Pendidikan Menjadi Kehidupan Lebih Baik
Hampir dua setengah milenium yang lalu, tidak hanya di Asia, tetapi hampir bersamaan di Eropa, jiwa manusia terbangun dan menyadari kekuatannya. Manusia sekarang memikirkan tentang tatanan dunia dan khususnya tentang posisinya sendiri di dalamnya. Ketika pemikiran filosofis dimulai di Yunani, pengakuan independen dan kritis yang secara bertahap memperoleh penerimaan mengarah pada pertanyaan terbuka tentang pandangan dunia mitos yang telah ada sampai saat itu, dalam hal pengetahuan masa lalu yang diterima tanpa ragu, pengetahuan suci yang diterima tentang asal mula dunia dan kehidupan semakin kehilangan arti pentingnya.

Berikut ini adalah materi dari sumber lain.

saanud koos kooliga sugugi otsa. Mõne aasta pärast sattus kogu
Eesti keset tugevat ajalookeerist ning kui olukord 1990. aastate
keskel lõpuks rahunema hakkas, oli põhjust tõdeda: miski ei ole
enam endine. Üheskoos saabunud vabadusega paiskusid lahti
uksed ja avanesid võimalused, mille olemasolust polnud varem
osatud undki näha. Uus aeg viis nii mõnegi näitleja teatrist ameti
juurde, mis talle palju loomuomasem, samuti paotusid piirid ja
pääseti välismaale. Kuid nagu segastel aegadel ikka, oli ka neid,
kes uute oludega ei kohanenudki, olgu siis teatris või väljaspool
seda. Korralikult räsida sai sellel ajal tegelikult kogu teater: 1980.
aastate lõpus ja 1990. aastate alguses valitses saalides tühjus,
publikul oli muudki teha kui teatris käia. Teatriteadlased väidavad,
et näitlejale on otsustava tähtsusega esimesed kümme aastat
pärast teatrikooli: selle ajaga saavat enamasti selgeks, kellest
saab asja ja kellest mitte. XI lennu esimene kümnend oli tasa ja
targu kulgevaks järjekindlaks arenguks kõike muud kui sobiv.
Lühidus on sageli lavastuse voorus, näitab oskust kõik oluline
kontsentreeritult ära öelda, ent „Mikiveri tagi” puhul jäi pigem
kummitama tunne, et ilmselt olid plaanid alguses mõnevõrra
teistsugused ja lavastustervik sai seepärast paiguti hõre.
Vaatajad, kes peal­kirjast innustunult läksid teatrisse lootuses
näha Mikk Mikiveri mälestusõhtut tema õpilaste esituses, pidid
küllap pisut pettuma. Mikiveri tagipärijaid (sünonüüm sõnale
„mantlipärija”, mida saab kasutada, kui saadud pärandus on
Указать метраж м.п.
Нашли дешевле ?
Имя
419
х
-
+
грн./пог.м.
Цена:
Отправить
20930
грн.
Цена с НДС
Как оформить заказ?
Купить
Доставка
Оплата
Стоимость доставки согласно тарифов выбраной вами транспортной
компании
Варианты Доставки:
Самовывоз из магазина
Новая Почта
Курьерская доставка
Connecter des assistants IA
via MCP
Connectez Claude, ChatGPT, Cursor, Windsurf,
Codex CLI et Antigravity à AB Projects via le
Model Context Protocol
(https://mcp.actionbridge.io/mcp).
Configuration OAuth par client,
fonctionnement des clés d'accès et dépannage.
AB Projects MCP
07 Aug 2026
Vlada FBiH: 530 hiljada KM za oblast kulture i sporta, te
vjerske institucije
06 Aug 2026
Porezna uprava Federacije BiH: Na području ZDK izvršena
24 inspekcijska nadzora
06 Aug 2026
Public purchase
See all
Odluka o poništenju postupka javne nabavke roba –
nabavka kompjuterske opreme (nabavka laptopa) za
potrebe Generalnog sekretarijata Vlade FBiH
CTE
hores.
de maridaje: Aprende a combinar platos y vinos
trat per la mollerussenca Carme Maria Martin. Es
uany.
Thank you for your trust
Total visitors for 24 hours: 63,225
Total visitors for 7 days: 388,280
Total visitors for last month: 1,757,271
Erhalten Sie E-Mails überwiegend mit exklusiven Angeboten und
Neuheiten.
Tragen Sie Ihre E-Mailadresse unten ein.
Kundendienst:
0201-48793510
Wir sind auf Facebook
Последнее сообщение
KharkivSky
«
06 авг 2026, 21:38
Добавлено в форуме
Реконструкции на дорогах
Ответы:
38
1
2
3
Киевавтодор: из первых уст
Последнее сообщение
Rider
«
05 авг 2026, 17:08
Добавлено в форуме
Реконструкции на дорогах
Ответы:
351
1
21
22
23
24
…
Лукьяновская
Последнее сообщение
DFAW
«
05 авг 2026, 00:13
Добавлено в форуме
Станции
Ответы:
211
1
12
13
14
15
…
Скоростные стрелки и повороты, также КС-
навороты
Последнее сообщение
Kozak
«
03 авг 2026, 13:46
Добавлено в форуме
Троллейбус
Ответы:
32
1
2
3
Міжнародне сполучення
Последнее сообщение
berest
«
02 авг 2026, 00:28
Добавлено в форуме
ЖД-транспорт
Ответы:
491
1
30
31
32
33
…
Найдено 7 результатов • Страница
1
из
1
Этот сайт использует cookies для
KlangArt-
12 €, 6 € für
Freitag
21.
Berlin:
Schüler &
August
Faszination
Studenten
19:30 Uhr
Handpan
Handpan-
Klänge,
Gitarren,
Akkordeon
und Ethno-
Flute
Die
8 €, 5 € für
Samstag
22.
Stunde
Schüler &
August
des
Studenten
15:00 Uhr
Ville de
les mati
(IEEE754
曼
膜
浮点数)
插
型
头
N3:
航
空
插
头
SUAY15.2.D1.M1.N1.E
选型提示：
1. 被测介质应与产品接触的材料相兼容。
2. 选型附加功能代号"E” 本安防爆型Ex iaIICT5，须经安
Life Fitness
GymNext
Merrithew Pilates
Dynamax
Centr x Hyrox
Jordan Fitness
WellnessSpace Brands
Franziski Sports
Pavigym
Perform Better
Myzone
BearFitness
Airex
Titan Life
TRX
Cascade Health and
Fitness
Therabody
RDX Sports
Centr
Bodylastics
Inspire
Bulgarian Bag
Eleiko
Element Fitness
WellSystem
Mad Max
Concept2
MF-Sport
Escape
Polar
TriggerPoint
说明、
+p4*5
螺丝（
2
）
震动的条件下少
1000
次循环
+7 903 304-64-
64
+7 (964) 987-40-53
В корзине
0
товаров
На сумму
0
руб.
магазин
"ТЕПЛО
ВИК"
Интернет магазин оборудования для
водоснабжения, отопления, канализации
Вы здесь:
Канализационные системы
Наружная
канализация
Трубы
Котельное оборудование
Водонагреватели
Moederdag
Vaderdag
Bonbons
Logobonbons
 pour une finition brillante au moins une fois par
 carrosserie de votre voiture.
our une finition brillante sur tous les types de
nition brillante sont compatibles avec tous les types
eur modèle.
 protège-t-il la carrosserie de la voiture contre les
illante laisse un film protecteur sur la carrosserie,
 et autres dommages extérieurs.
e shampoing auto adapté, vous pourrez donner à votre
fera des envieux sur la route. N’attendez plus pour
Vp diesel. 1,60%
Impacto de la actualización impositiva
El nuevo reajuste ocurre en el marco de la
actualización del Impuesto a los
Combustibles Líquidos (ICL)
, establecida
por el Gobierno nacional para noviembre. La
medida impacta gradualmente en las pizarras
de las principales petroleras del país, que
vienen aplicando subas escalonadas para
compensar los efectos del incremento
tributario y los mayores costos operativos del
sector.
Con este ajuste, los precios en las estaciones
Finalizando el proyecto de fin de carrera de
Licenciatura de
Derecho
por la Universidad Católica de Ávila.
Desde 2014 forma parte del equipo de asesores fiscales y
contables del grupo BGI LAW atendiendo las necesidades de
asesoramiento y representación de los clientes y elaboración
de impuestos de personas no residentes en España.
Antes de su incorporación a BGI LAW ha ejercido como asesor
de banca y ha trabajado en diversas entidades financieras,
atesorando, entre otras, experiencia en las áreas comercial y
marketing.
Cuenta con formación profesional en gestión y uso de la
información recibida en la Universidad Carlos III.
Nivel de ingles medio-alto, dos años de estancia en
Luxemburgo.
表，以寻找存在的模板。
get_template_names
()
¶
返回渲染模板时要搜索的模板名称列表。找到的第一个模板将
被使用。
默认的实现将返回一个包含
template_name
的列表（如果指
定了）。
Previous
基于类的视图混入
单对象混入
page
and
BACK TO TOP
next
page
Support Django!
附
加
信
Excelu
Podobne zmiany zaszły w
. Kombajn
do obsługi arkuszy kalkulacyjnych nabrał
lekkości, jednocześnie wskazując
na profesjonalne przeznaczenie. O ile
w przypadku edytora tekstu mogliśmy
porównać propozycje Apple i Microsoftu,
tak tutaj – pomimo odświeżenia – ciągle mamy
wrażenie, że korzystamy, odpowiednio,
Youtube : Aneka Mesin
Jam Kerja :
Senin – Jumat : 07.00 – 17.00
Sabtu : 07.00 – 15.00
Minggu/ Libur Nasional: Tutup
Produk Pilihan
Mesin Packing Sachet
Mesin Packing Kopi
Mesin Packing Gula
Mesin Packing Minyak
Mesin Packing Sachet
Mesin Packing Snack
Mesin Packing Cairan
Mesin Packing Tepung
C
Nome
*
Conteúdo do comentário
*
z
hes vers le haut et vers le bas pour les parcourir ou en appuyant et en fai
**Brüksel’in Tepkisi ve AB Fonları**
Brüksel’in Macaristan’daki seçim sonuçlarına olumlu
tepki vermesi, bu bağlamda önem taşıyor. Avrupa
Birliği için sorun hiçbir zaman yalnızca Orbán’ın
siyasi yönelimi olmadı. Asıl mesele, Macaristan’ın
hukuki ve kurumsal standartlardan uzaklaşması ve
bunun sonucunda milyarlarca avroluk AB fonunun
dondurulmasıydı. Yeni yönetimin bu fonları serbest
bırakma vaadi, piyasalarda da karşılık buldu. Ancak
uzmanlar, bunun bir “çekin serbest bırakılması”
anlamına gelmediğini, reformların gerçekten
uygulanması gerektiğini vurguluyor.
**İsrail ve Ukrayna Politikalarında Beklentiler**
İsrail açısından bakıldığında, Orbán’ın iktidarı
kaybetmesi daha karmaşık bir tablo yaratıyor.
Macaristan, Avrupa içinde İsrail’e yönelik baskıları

Pemeriksaan filosofis dan investigasi awal terhadap ikatan dan gagasan agama lama di masa lalu dimulai. Seni meniru alam menggantikan gaya mistis-magis dan zaman besi perlahan tapi pasti menggantikan perunggu-ne. Manusia mencoba menyadari yang tertua dan hubungan antara kedalaman roh dan asal mula dunia secara keseluruhan dan menggunakan kemampuan ekspresi yang jelas dan kata kreatif untuk pertama kalinya. Di India ini berlaku untuk Mahavira serta untuk  Sidarta Gautama Buddha, Di Yunani  Hesiod Dan Dalam Budaya Cina Untuk Lao-Tse Dan Confucius.
Pada saat reorientasi ini, di mana sistem negara berganti dalam interval pendek dan demokrasi adalah bentuk negara yang baru lahir, filosofi mulai beralih ke kebahagiaan dan gagasan kebahagiaan, karena keyakinan dan kepercayaan kebahagiaan dan kemalangan adalah hadiah dari para dewa, menjadi rapuh.
Namun, keasyikan orang dengan konsep kebahagiaan lebih tua dari filsafat itu sendiri.Gagasan Helenistik tentang kebahagiaan dalam akal sehat pada saat itu sebagian besar berasumsi kebahagiaan datang dengan memiliki barang-barang seperti kesehatan, kehormatan, kekuasaan, kekayaan, kecantikan, dan umur panjang. dapat ditemukan, dan tampaknya gagasan tentang kebutuhan dan keinginan dasar manusia ini bertahan selama berabad-abad, terlepas dari filsafat, hingga saat ini.
Karena sampai hari ini kita masih memiliki dua arti kunci untuk kebahagiaan dalam bahasa Jerman. Di satu sisi dalam arti takdir atau kebetulan yang menyenangkan sekaligus tidak tersedia dan tidak dapat diprediksi, dalam bahasa Yunani Eutychia, serta arti dari kehidupan yang terpenuhi yang digunakan sehubungan dengan pidato peringatan dan obituari, yang oleh orang Yunani menggunakan istilah eudaimonia Â
Sudah dan samar-samar jelas bagi kebanyakan orang eudaimonia manusia harus dipahami secara formal sebagai serangkaian kualitas yang diperlukan dan cukup yang memungkinkan kita untuk menilai kehidupan manusia sebagai sukses, sebagai spesies yang sempurna secara khusus. Namun, selalu ada ketidakjelasan tentang atribut apa yang membuat hidup manusia lengkap dan bahagia.
Perselisihan tentang jawaban yang benar untuk pertanyaan ini tidak hanya memecah para filsuf praktis Yunani kuno, tetapi  mempersatukan mereka, karena upaya filosofis mereka pada teori tentang bagaimana hidup secara wajar semuanya berpusat pada konsep kebahagiaan sebagai tujuan manusia. berusaha melihat dasar pembenaran terakhir mereka. 6Maka orang dapat menyimpulkan hampir semua etika kuno, terlepas dari perbedaannya, pada akhirnya bersifat eudaemonistik.
Aristotle, Â yang meninggal pada tahun 384 S.M. lahir di Stagira (w. 322 SM) mungkin adalah filsuf zaman kuno yang paling penting, yang namanya masih dikaitkan dengan konsep pemikiran logis. Pengaruhnya terhadap perkembangan pemikiran Barat begitu menentukan sehingga orang harus bertanya: bagaimana jadinya tanpa dia?
Hal yang sama berlaku untuk konsepnya tentang eudaimonia. Bagi Aristotle, Â kebahagiaan atau kebahagiaan tidak diragukan lagi adalah kebaikan tertinggi dan, terlebih lagi, tujuan akhir yang paling sempurna.